Cloud Services: Modernizing Monoliths
Problem:
Our client’s mission is to save lives, prevent injuries, and reduce the costs of roadway crashes. To support this mission, they investigate vehicle safety issues and assess their risk to public safety. Their proprietary system serves as the data repository and analysis hub for vehicle complaints, recalls, crash test ratings, crash details, early warning reports, manufacturer communications, and foreign campaigns. This system is crucial, acting as the back-end data store, facilitating the collection and dissemination of safety information for federal investigators, auto manufacturers, and the public. It integrates with various upstream/downstream systems, serving as our client’s primary portal for safety and standards in the US.
Over time, the system faced challenges due to increasing data volume and demand. It was originally built as a monolithic infrastructure on aging on-premises servers with expensive legacy software. This outdated setup no longer met the flexibility, maintainability, scalability, or performance requirements of a mission-critical system. The system’s performance suffered during recall events with high traffic spikes, and scaling on the old servers was expensive and cumbersome. Our client desired an infrastructure that could scale dynamically based on demand.

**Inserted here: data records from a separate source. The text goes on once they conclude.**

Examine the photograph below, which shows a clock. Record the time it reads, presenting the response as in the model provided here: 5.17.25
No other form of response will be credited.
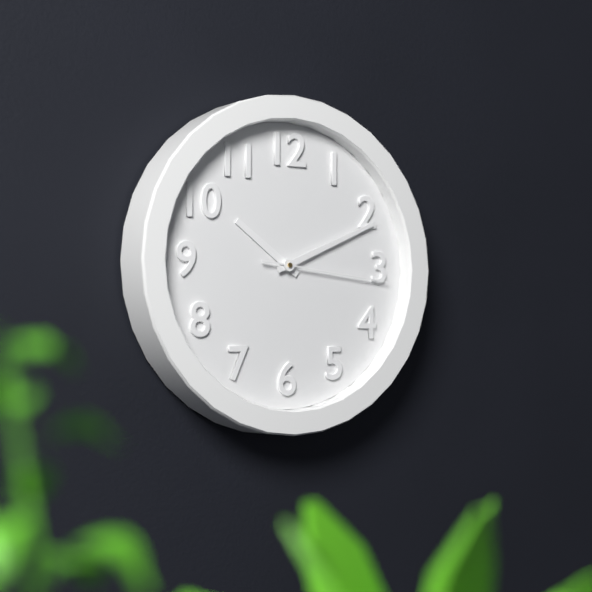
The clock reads 10.11.16
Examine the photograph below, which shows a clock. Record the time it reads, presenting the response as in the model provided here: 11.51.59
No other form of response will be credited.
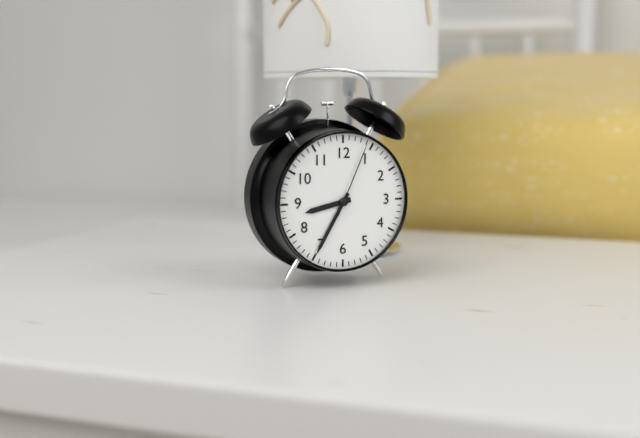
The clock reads 8.35.04
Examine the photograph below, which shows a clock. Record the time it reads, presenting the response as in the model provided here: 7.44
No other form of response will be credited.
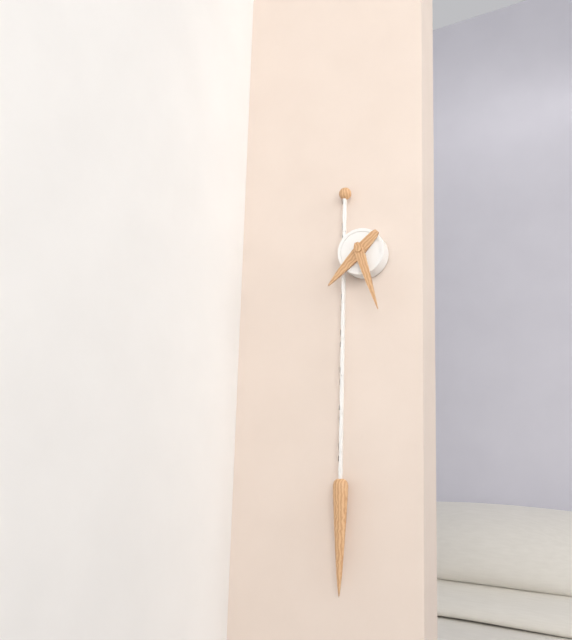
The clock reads 7.27
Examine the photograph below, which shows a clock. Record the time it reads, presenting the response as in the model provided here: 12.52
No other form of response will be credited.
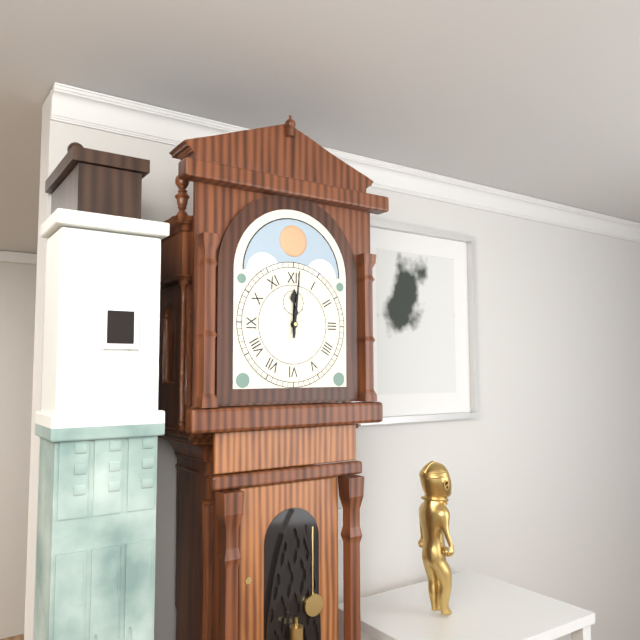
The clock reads 12.01
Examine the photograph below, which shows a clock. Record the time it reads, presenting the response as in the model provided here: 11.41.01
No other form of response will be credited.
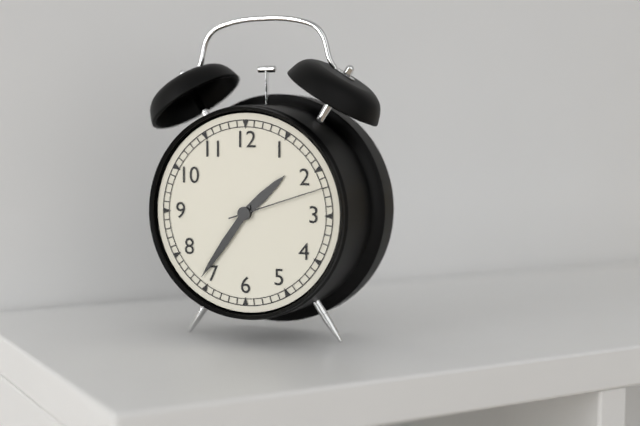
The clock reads 1.36.12
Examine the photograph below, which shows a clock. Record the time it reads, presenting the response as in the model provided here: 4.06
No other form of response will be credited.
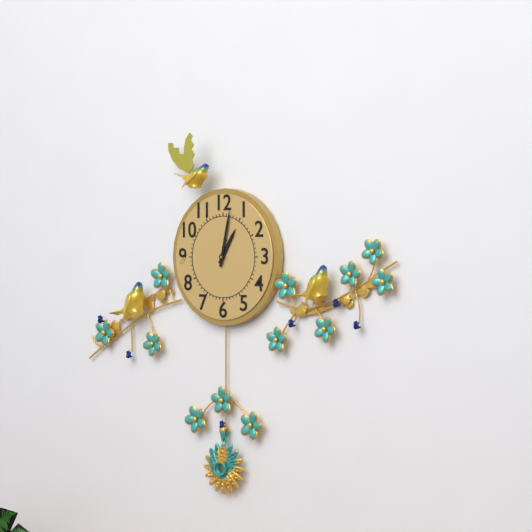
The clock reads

Furthermore, the legacy software couldn’t support modern upstream/downstream applications, making it difficult to add new features and functionality. Recognizing these challenges, our client sought CTAC’s expertise to modernize the application software and migrate legacy workflows to a cloud-based, modular system, ensuring improved performance to meet both current and future needs.
Solution:
The system urgently needed modernization, encompassing both software and hardware aspects. A ‘Lift and Shift’ migration from on-premises to the cloud wouldn’t suffice due to years of technical debt. Instead, our team conducted a comprehensive migration to AWS, replacing legacy middleware and appliances with AWS-managed services. Crucially, the system played a central role for various entities, necessitating uninterrupted real-time information workflows during the migration.
Our partnership with AWS involved close collaboration with their engineers, ensuring alignment with AWS best practices. We transitioned from on-premises physical networks to Virtual Private Networks (VPCs) and subnets. The VPC was designed with public/private subnet separation, service endpoints, and NAT Gateways. Amazon WAF, ACLs, security groups, and IAM enforced security policies. Microservices on Lambda were the target for most workloads, while autoscaling EC2 clusters were used for resource-intensive tasks like zip file processing and threat scanning. Serverless scripts, leveraging Lambda Layers and versioning, ensured runtime flexibility and rollbacks. We established four distinct environments (Development, Staging, Q&A, and Production) as Infrastructure as Code (IaC) using CloudFormation scripts and AWS Serverless Application Model (SAM).
Much of the legacy infrastructure consisted of proprietary middleware, applications, and costly software licenses. The modernization and migration of the system included the following changes:
- The migration of data out of legacy Oracle instances into AWS Aurora PostgreSQL.
- Replacing legacy enterprise Java applications and app servers with modern serverless nodeJS equivalents
- Replacing proprietary middleware and appliances with services including SQS (queued messages), SNS (notification of events), AWS S3, and API Gateway. API Gateways were defined using Swagger.
- Replacing costly Microsoft Windows server instances with more flexible RedHat Enterprise Linux (RHEL)
- Replaced legacy search tool Lucene with AWS OpenSearch Service
- Replace dedicated web servers with S3 and CloudFront
Additionally, our team used AWS Command Line Interface (CLI) and Software Developer Kits (SDKs) for object migration and syncing, while also configuring a DevOps CI/CD pipeline managed within Jenkins. This pipeline is integrated with AWS CodeCommit for version control. AWS CloudWatch provided telemetry metrics and error reporting, visualized through CloudWatch dashboards. The resulting modernized system ensures flexibility, performance, and maintainability for our client’s mission of public safety.
Outcome:
The result of this work provided our client with a modernized, modular cloud-native solution that has the scalability and performance to meet the growing needs of their user base for years to come. The system is now built with the scalability to meet the system’s reliably unreliable traffic. Its monolithic infrastructure has been replaced with serverless microservices, providing developers with the ability to quickly update workflows and add new features as needed.
Previously, the architecture required queued, multi-day batches to ingest and disseminate information. Now, the system’s integration and design allow for real-time, asynchronous data flow between upstream/downstream applications. Dozens of expensive, legacy servers have been replaced by a handful of on-demand cloud computing instances. The migration and modernization of the system have provided our client and its customers with the capability for continued enhancement and growth for years to come.